PROBLEM TO SOLVE:
Pull each line containing "Deal" from the data.

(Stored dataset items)
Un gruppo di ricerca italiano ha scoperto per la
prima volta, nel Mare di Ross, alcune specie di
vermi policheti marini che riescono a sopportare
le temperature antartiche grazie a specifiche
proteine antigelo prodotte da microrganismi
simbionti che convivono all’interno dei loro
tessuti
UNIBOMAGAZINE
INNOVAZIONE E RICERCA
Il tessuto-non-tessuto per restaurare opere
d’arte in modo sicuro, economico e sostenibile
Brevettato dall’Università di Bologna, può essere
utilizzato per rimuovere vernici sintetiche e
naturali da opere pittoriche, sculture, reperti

--

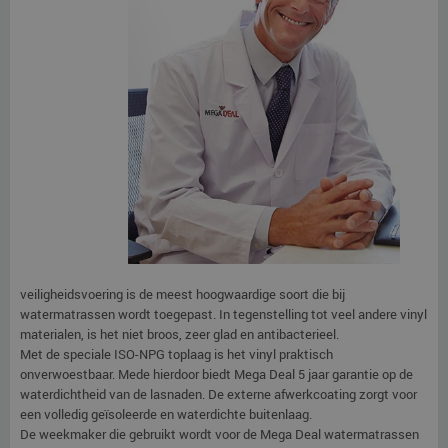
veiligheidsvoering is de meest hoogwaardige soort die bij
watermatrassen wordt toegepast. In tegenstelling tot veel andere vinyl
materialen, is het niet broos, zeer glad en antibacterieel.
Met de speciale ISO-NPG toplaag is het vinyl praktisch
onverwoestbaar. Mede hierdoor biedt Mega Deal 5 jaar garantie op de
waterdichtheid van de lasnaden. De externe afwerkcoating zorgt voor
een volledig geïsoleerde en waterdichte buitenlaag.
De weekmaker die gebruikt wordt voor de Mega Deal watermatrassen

ANSWER:
onverwoestbaar. Mede hierdoor biedt Mega Deal 5 jaar garantie op de
De weekmaker die gebruikt wordt voor de Mega Deal watermatrassen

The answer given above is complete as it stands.